His mother would promise the small child that their stay in Egypt was only temporary. That someday they would be refugees no more. Someday they would return to their home. He heard the story of his family fleeing from Herod's soldiers, the story of death rained down on an unsuspecting town.
Returning to Galilee carried its own risks, home still unsafe. Nazareth was marginally safer. Still the young Jesus witnessed the outrage of Roman soldiers passing through, commandeering the goods they wanted, detaining his neighbors on insubstantial charges, flexing their power callously. Jesus heard the men speak of excessive rents from landlords, crushing taxes from Rome, how hard it was to provide the daily bread their family needed.
In Nazareth, as he started his ministry, Jesus reads from Isaiah:
“The Spirit of the Lord is upon me,
because he has anointed me
to bring good news to the poor.
He has sent me to proclaim release to the captives
and recovery of sight to the blind,
to set free those who are oppressed,
to proclaim the year of the Lord’s favor.”
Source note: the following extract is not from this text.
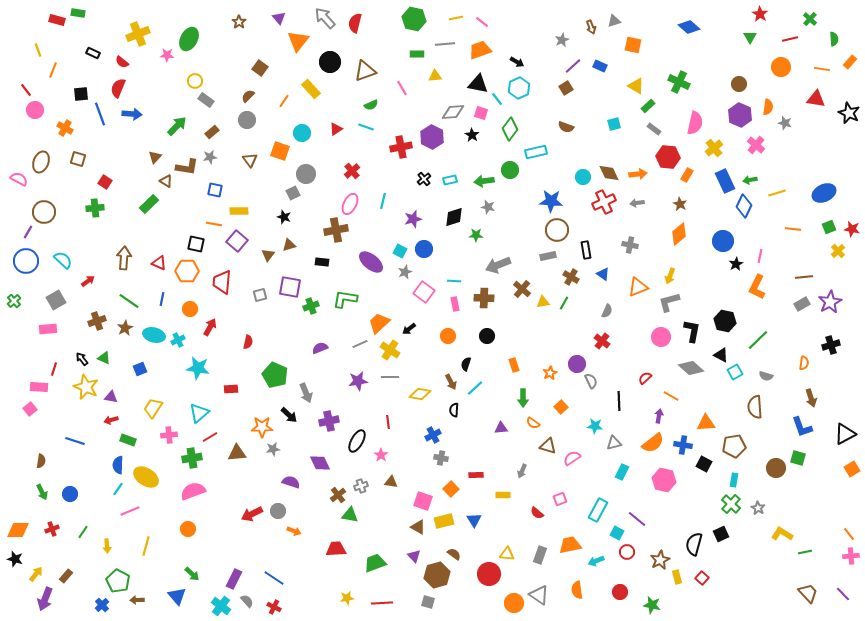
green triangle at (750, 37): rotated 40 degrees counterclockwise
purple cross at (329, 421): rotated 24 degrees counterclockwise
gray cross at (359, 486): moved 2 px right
Proclaiming that he is there in solidarity with the least of these. Not just to commiserate with them, but the get down in the dirt and share their lives, suffer their pain, die their death. Proclaiming that they matter, their lives matter, and they have dignity before God.
In doing so, Jesus calls out the powers that exploit labor and demand more of their fair share of wealth. The powers that strip the humanity from those they deem less worthy. The powers that would use whatever force they deem necessary to preserve their privilege. The powers that would detain, imprison, mistreat, and yes, murder anyone who stands in their way.
In those hours on the cross, Jesus became the criminal, the protestor, the agitator. The message was clear, “Defy us, resist us, and we will reduce you to nothing. We will make a spectacle of your suffering and make you nothing in death.”
But here, on the cross, Jesus proclaims salvation. You matter, you are valuable. You are not weighed by who you had to become to survive, by your worst act. You are worthy because you are God’s. Nothing changes that. I remember who God created you to be. And it is enough.
It’s still a world where people live in cages crafted from exploitation and poverty, and physical cages and cells, where so-called peace comes through violence, and anyone who resists is considered an enemy of the state. Just as Jesus lived with, ministered to, and died with the least of these, the cross calls us to do the same. To speak truth to power, to proclaim that cages and nails don’t have the last word, to embody the promise that even in the most desperate places, Christ is with the least of these.
And to affirm our own solidarity with the least of these, to be witnesses and companions in those desperate places. To proclaim that even now, God’s kin-dom breaks through. And it always will.